Oumar Tatam Ly était présenté comme « un homme discret, loyal, travailleur et compétent ». Ce qui laissait entendre, en ce soir du 31 décembre 2013, qu’il serait reconduit dans ses fonctions lors de la formation du prochain gouvernement chargé de mettre en place la « seconde phase » qui devait débuter en 2014 : « une phase plus axée sur le redressement et le développement économique, pour le bonheur des Maliens », et visant à relever « quatre défis » : transition démocratique ; transition démographique ; transition économique ; transition culturelle. IBK prônait « un Etat fort, un Etat juste, qui exalte le mérite et sanctionne la faute », une « démocratie sincère et durable » et décrétera 2014 « année de la lutte contre la corruption ».

Cependant, le samedi 5 avril 2014, à 22 h, le secrétaire général de la présidence de la République du Mali annoncera, lors d’un flash spécial, la démission du premier ministre. Le communiqué officiel précisera : « Le président de la République, chef de l’Etat, a mis fin aux fonctions de M. Oumar Tatam Ly, Premier ministre, sur présentation par celui-ci de la démission du gouvernement de la République ». Un communiqué ambigu quant à l’initiative de la démission. Cependant, dans Jeune Afrique (11-17 mai 2014), à la question : « Votre ancien Premier ministre, Oumar Tatam Ly, a rendu son tablier début avril après six mois d’exercice, en diffusant une lettre de démission critique à l’égard de votre gouvernance. C’est un coup dur ? », IBK répondra : « En politique, il faut s’attendre à tout. Nous sortions des législatives et un remaniement du gouvernement s’imposait. Les vues du Premier ministre et celles du chef de l’Etat ne se sont pas accordées sur les choix à opérer. Or il n’y a pas deux élus, mais un seul. Il a donc fallu en tirer les conclusions. La page est tournée. Le Mali continue d’avancer ».
D’avancer, oui, mais à cloche-pied. Le 5 avril 2014, Moussa Mara a pris la suite d’Oumar Tatam Ly. Sans être plus connu que son prédécesseur mais en étant tout son contraire.

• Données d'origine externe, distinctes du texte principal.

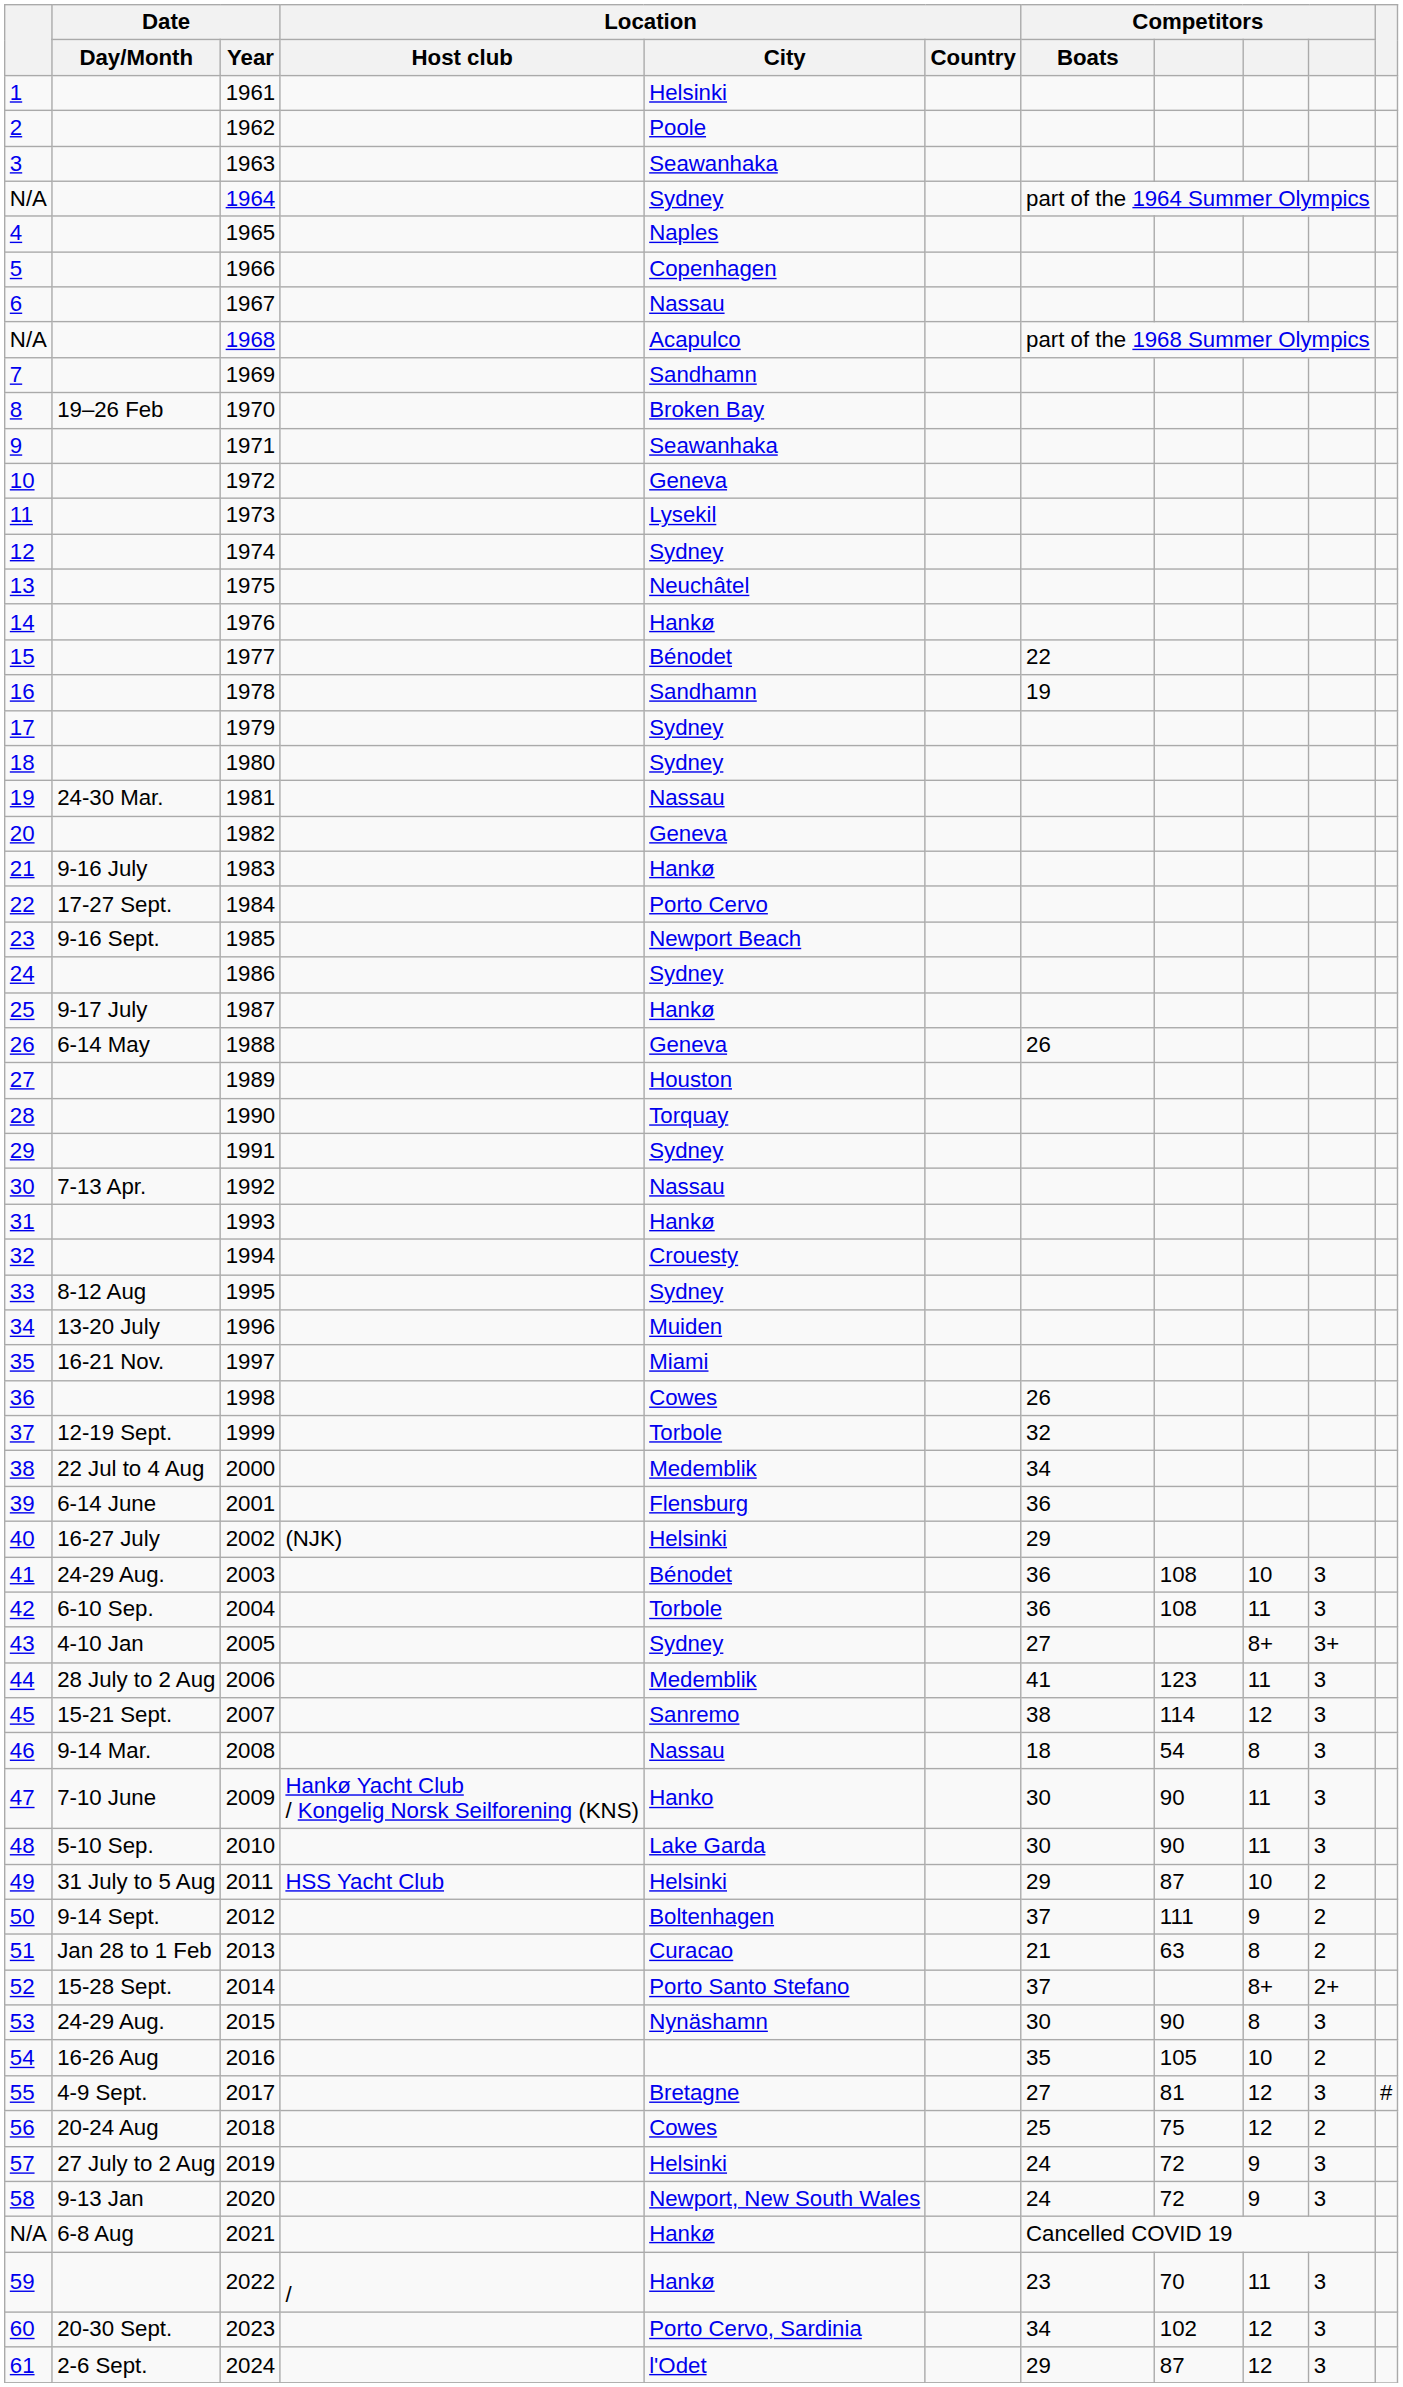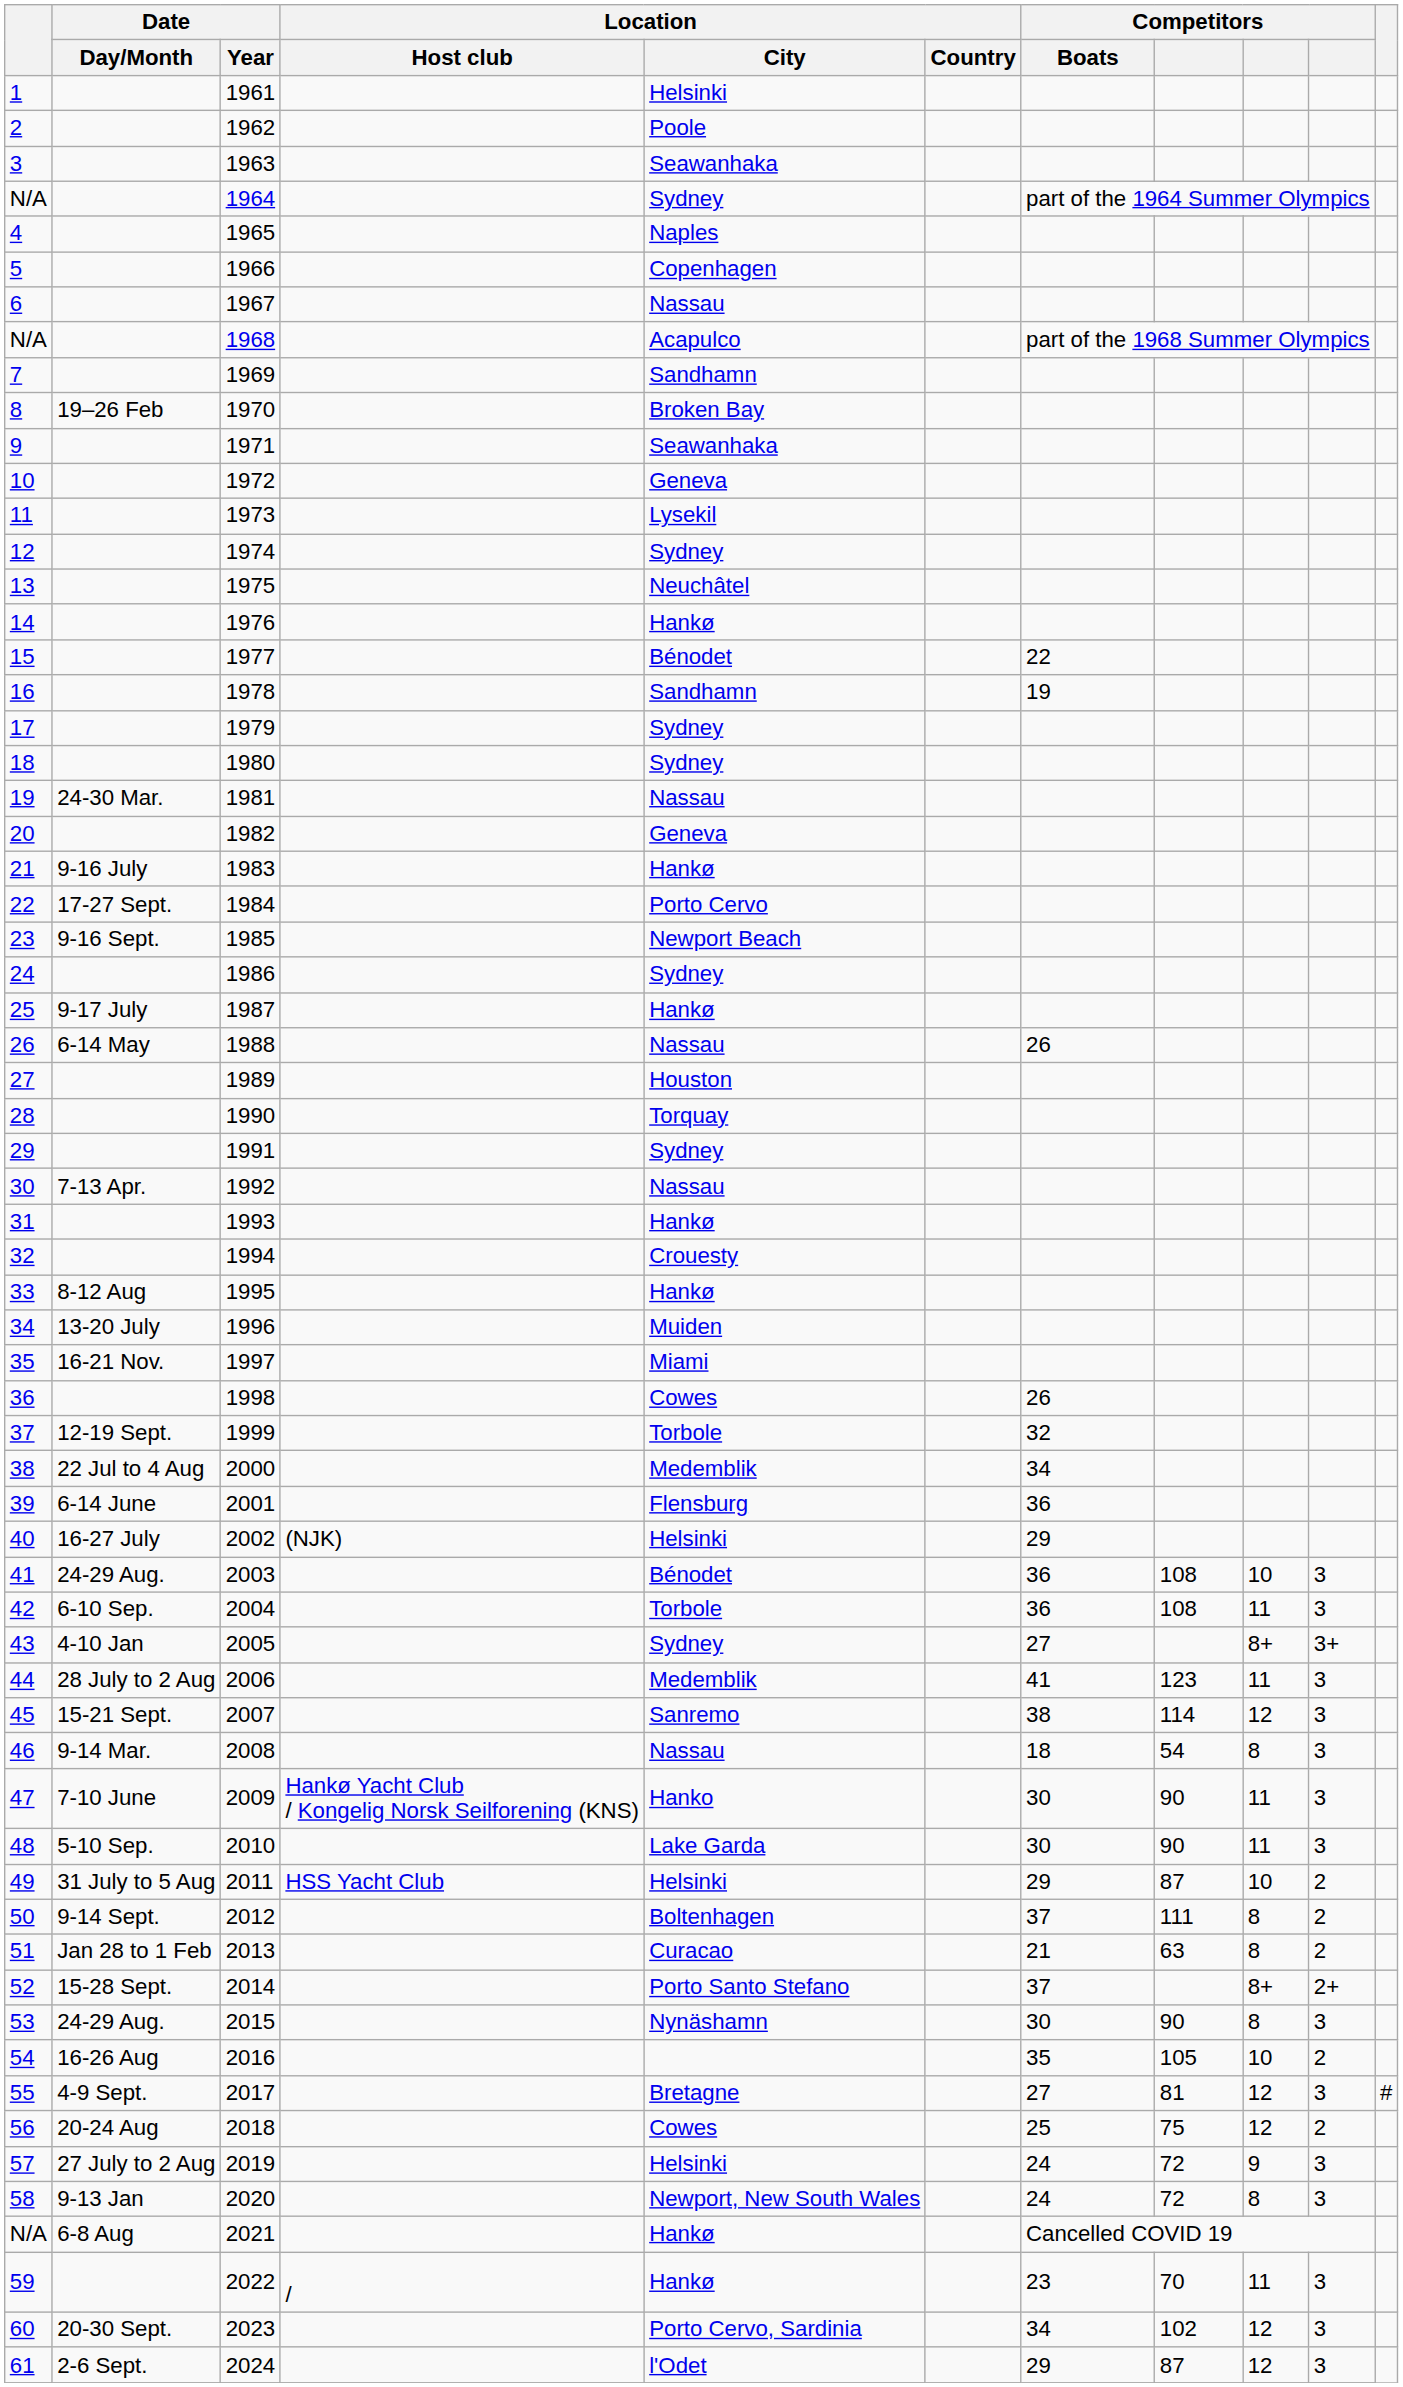1988 | Location / City: Geneva -> Nassau
1995 | Location / City: Sydney -> Hankø
2012 | column 9: 9 -> 8
2020 | column 9: 9 -> 8
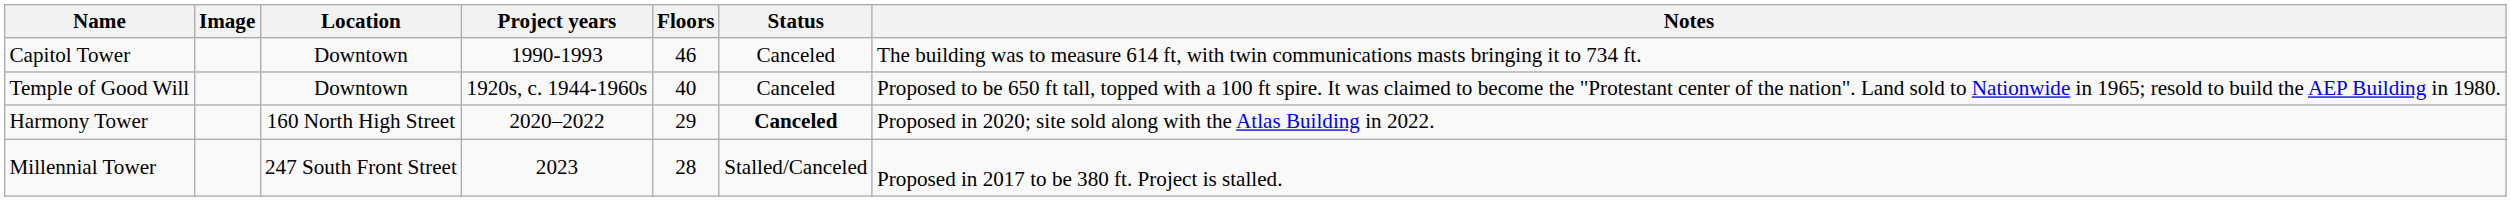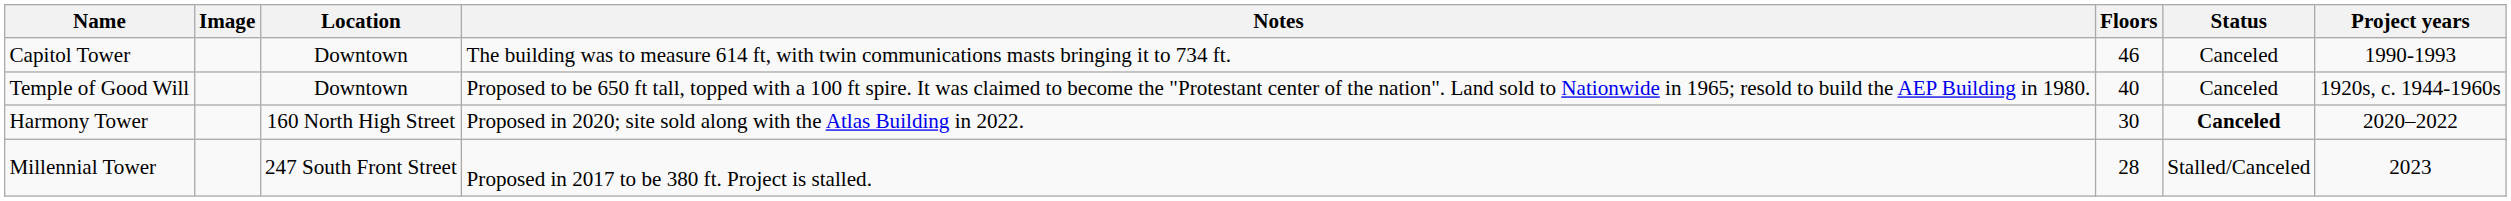columns swapped: Project years <-> Notes
Harmony Tower | Floors: 29 -> 30
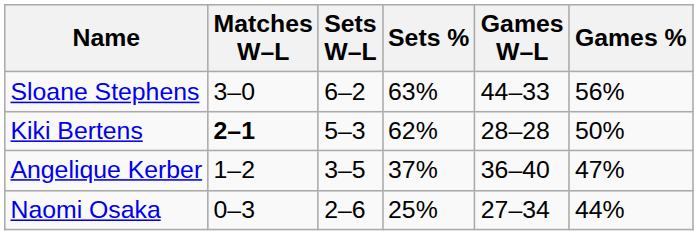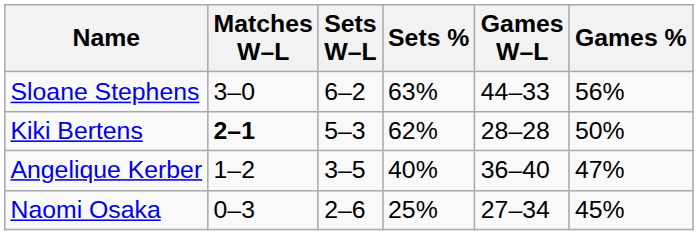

Ministre de l’Urbanisme et de la Politique de la ville, en dix-septième position seulement, dans le gouvernement d’Oumar Tatam Ly, Moussa Mara avait été candidat au premier tour de la présidentielle du 28 juillet 2013 au titre de sa formation politique : Yéléma. Il n’avait recueilli que 1,5 % des suffrages. Autant dire que sa campagne était passée inaperçue. Mais il s’agissait d’être présent au premier tour pour basculer dans le camp du vainqueur annoncé du deuxième tour. Ce que Moussa Mara réussira parfaitement : le 5 septembre 2013, il entrait au gouvernement ; sept mois plus tard, il était promu premier ministre. IBK dira à Jeune Afrique (11 mai 2014) au sujet de cette nomination : « Je n’ai pas eu d’états d’âme. Dès réception de la lettre de démission de M. Tatam Ly, ce choix s’est imposé comme une évidence. Je suis Moussa Mara depuis ses débuts en politique et je l’ai toujours tenu en haute estime, même quand il me combattait. Je suis ainsi fait. Le Premier ministre est un homme solide, travailleur, compétent. Je veux croire que, cette fois, mon choix sera le bon » (ce qui laissait par ailleurs entendre que ce n’était pas le cas avec Oumar Tatam Ly).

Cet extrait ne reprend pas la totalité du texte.